----- RECORDS SUPPLIED -----
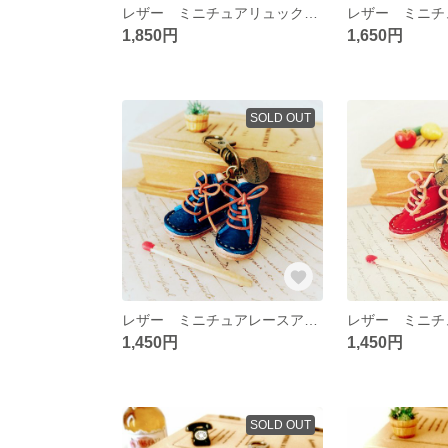
レザー ミニチュアリュックサックのキーホルダー
1,850円
1,650円
SOLD OUT
レザー ミニチュアレースアップシューズのキーホルダー
1,450円
1,450円
SOLD OUT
-----
AIM OF THE EXERCISE
Copy the text of the items above word for word, and leave the pictures out of your answer.

YOUR RESPONSE
レザー ミニチュアリュックサックのキーホルダー
1,850円
1,650円
SOLD OUT
レザー ミニチュアレースアップシューズのキーホルダー
1,450円
1,450円
SOLD OUT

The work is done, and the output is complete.